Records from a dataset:
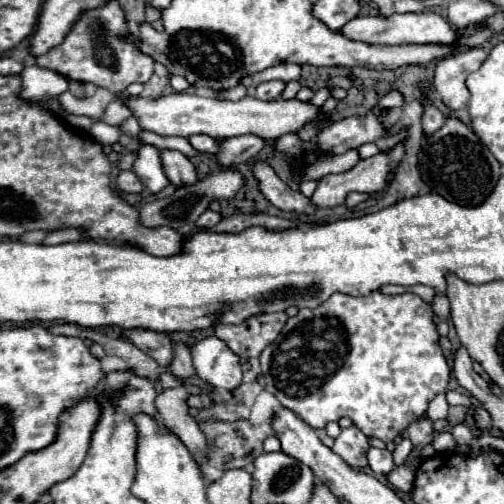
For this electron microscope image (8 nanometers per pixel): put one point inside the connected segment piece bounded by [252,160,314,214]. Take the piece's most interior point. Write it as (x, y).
(282, 196)

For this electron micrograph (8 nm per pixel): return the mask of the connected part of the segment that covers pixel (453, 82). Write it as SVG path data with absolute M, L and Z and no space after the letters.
M470 48L462 54L446 56L436 64L432 84L448 108L460 110L466 106L470 98L466 78L470 72L480 68L486 58L488 54L482 48Z

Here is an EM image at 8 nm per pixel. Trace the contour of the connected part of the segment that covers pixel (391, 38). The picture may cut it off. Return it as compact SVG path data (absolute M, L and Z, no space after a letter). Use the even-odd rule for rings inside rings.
M392 14L392 16L356 16L350 22L346 22L340 30L350 40L358 40L364 44L426 44L426 42L438 42L438 44L452 44L456 40L454 28L440 18L438 14Z

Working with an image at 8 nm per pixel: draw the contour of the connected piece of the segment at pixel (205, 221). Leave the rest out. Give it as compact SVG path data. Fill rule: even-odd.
M206 210L198 220L196 220L196 226L198 228L212 228L214 224L218 224L222 220L222 216L218 212L212 212L212 210Z

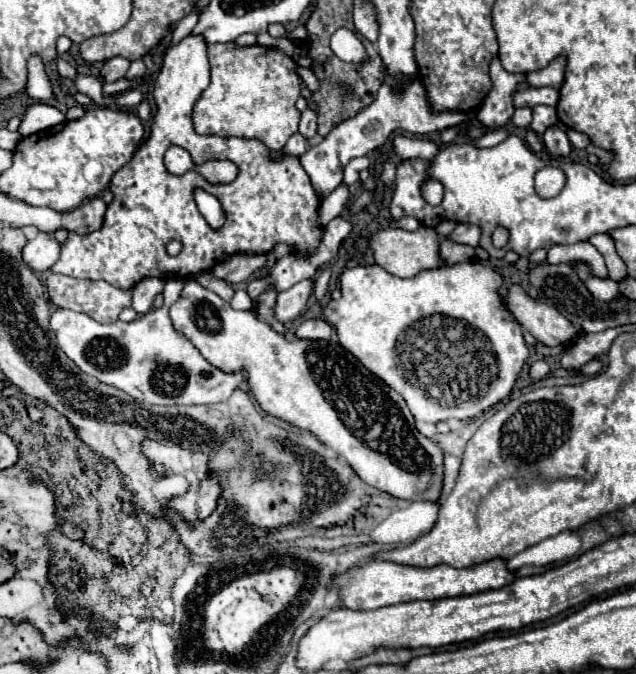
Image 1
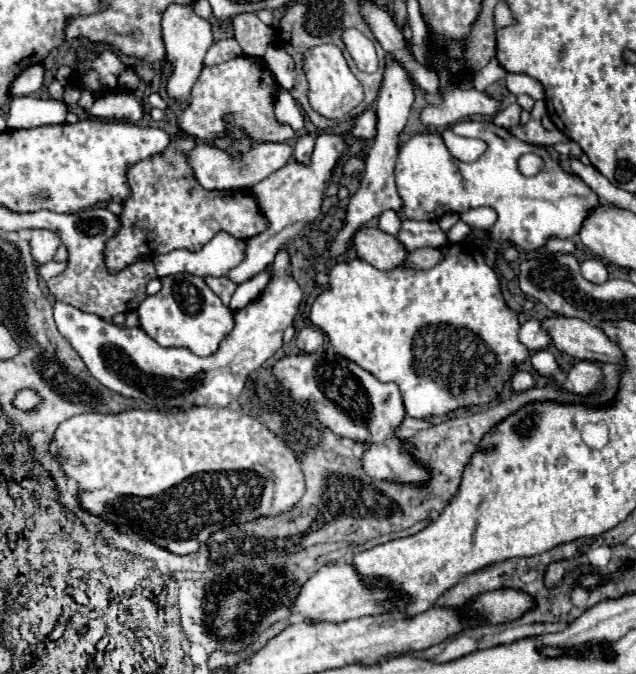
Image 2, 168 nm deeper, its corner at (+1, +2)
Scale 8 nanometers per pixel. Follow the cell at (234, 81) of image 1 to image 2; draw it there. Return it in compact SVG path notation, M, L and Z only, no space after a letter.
M240 55L226 63L202 69L200 79L192 87L190 103L178 117L178 127L198 141L214 141L218 137L226 137L236 127L244 129L246 137L252 141L292 141L296 131L290 125L280 123L274 115L276 97L278 83L266 63L258 57Z

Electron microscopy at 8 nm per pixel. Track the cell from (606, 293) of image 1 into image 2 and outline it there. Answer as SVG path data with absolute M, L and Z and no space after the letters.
M588 259L582 263L582 275L590 283L606 283L608 281L608 271L602 261L598 259Z

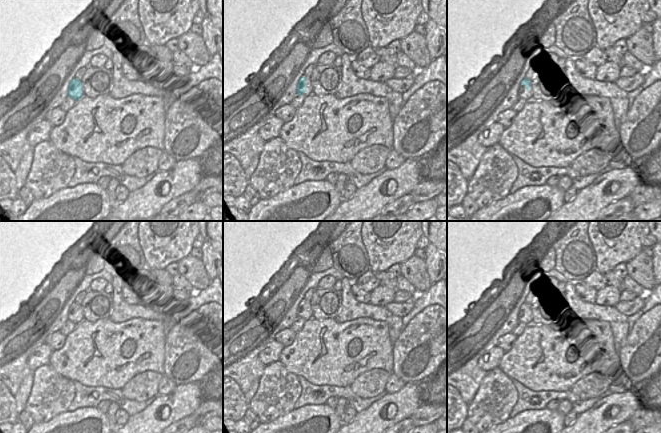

- Problem to work on
Carry over each record above character for character, with the pictures left out.

- Response to this exercise
For this electron microscope image (8 nanometers per pixel): put one point inside the connected segment piece bounded by [252,160,314,214]. Take the piece's most interior point. Write it as (x, y).
(282, 196)

For this electron micrograph (8 nm per pixel): return the mask of the connected part of the segment that covers pixel (453, 82). Write it as SVG path data with absolute M, L and Z and no space after the letters.
M470 48L462 54L446 56L436 64L432 84L448 108L460 110L466 106L470 98L466 78L470 72L480 68L486 58L488 54L482 48Z

Here is an EM image at 8 nm per pixel. Trace the contour of the connected part of the segment that covers pixel (391, 38). The picture may cut it off. Return it as compact SVG path data (absolute M, L and Z, no space after a letter). Use the even-odd rule for rings inside rings.
M392 14L392 16L356 16L350 22L346 22L340 30L350 40L358 40L364 44L426 44L426 42L438 42L438 44L452 44L456 40L454 28L440 18L438 14Z

Working with an image at 8 nm per pixel: draw the contour of the connected piece of the segment at pixel (205, 221). Leave the rest out. Give it as compact SVG path data. Fill rule: even-odd.
M206 210L198 220L196 220L196 226L198 228L212 228L214 224L218 224L222 220L222 216L218 212L212 212L212 210Z

Image 1
Image 2, 168 nm deeper, its corner at (+1, +2)
Scale 8 nanometers per pixel. Follow the cell at (234, 81) of image 1 to image 2; draw it there. Return it in compact SVG path notation, M, L and Z only, no space after a letter.
M240 55L226 63L202 69L200 79L192 87L190 103L178 117L178 127L198 141L214 141L218 137L226 137L236 127L244 129L246 137L252 141L292 141L296 131L290 125L280 123L274 115L276 97L278 83L266 63L258 57Z

Electron microscopy at 8 nm per pixel. Track the cell from (606, 293) of image 1 into image 2 and outline it there. Answer as SVG path data with absolute M, L and Z and no space after the letters.
M588 259L582 263L582 275L590 283L606 283L608 281L608 271L602 261L598 259Z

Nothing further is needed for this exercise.